During China’s unnamed drills, Reuters reported on December 9, citing unnamed sources in Taiwan’s defense establishment, that 90 Chinese vessels had been detected, two-thirds of which were navy vessels and the rest of which were coast guard ships.
Defense Ministry spokesperson Sun Li-fang stated that the number of ships deployed by China exceeded not only the two Joint Sword exercises, but also the drills that took place after Nancy Pelosi’s visit to Taiwan in August 2022, as the first U.S. speaker of the house to visit Taiwan in a quarter century. Taiwanese defense officials also stated that the drills took place through the First Island Chain, rather than just around Taiwan, and involved practicing denying other regional actors access to Taiwan, rehearsing for a possible blockade.
At the same time, international responses to the drills were relatively muted. In part, this could be because the drills took place in the same timeframe as other major international political events, such as President Yoon Suk-yeol abruptly declaring martial law in South Korea, or the sudden collapse of the decades-long regime of Bashar al-Assad in Syria. The United States has not had a high-profile response to China’s latest military activity around Taiwan, though it is unclear if this was an attempt to downplay the scale of the drills or simply because so much was happening elsewhere in the world.
China’s drills also did not dominate the domestic news cycle in Taiwan. In general, the Taiwanese public has not had a strong reaction to Chinese military exercises directed at Taiwan, even when these actions dominate international headlines, as during the Pelosi visit to Taiwan. The public may have become inured to Chinese threats after decades of missiles pointed at Taiwan – a stark contrast to past decades, when Chinese military threats led to waves of migration out of Taiwan. This raises the question of whether the public may be sufficiently vigilant toward Chinese military threats due to their long having become routinized.
Although a full-scale invasion would be detectable by satellite, with troops massing on the coasts of China, Taiwanese defense officials have voiced the possibility that large-scale Chinese drills could turn out to be pretext for actual military activity such as a blockade.
After the end of the announced period for the drills on December 11, Chinese coast guard vessels were still detected in waters near Taiwan. By December 13, however, they had left the immediate area. Having vessels stay near Taiwan after the end of the drills may have been a form of gray-zone activity, or meant to keep Taiwan on edge about whether drills were genuinely over or not.

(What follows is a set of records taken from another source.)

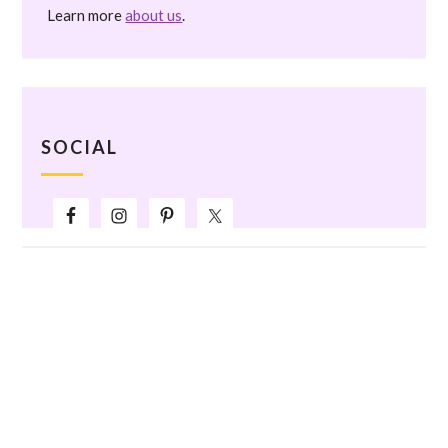
Learn more
about us
.
SOCIAL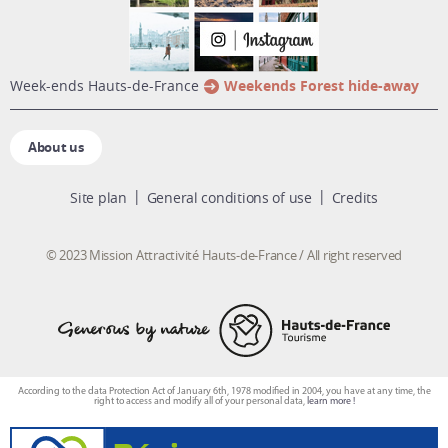
week-ends Hauts-de-France
Weekends Forest hide-away
About us
Site plan
General conditions of use
Credits
© 2023 Mission Attractivité Hauts-de-France / All right reserved
According to the data Protection Act of January 6th, 1978 modified in 2004, you have at any time, the
right to access and modify all of your personal data,
learn more !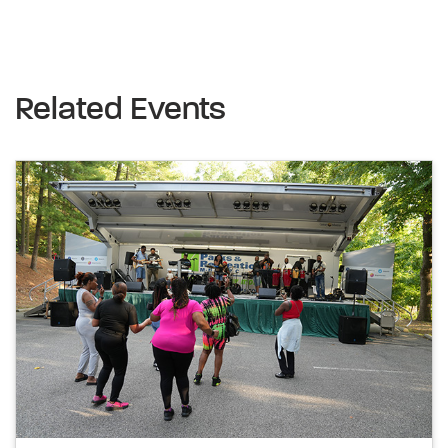
Related Events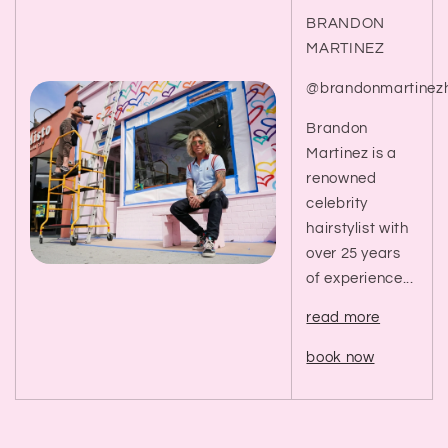
BRANDON
MARTINEZ
@brandonmartinezh
Brandon
Martinez is a
renowned
celebrity
hairstylist with
over 25 years
of experience...
read more
book now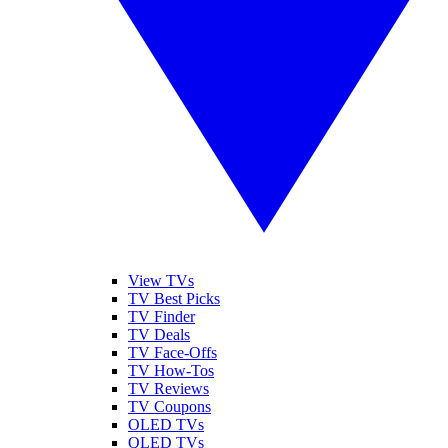
View TVs
TV Best Picks
TV Finder
TV Deals
TV Face-Offs
TV How-Tos
TV Reviews
TV Coupons
OLED TVs
QLED TVs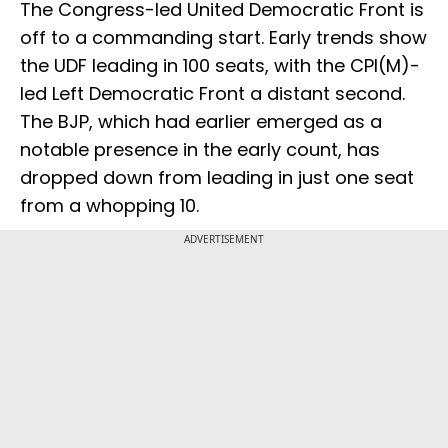
The Congress-led United Democratic Front is
off to a commanding start. Early trends show
the UDF leading in 100 seats, with the CPI(M)-
led Left Democratic Front a distant second.
The BJP, which had earlier emerged as a
notable presence in the early count, has
dropped down from leading in just one seat
from a whopping 10.
ADVERTISEMENT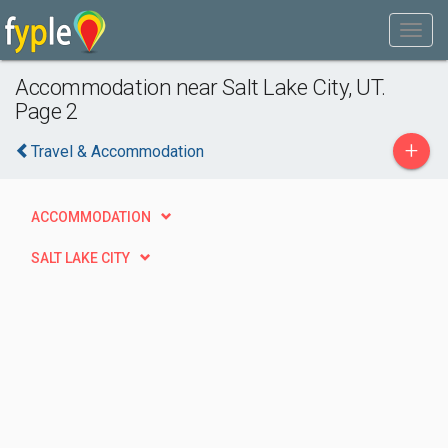
Accommodation near Salt Lake City, UT.
Page 2
+
Travel & Accommodation
ACCOMMODATION
SALT LAKE CITY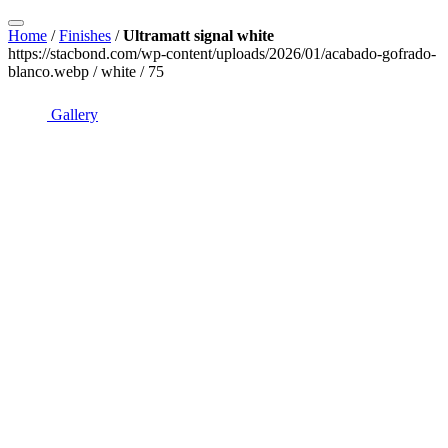
Home
/
Finishes
/
Ultramatt signal white
https://stacbond.com/wp-content/uploads/2026/01/acabado-gofrado-
blanco.webp / white / 75
Gallery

Whether or not the drills were, in fact, the largest Chinese naval deployment since 1996 has in become a political issue in Taiwan. Pan-Blue outlets of note such as the United Daily News accused the Lai administration of having provided no proof that the drills are, in fact, of such magnitude in an op-ed by the newspaper’s editorial board.
This would be in line with the increasingly skeptical attitude that the pan-Blue camp has taken toward defense, as observed in efforts in the legislature by the Kuomintang and Taiwan People’s Party to block the budget, cut funding for Taiwan’s domestic submarine program, and limit the scope of civil defense legislation.
Perhaps defense authorities in Taiwan have not been successful at communicating a sense of threat to the broader public, but at a time in which Taiwan’s defense is increasingly contested between political parties, the pan-Blue camp may also seek to cast doubt on the veracity of threats from China.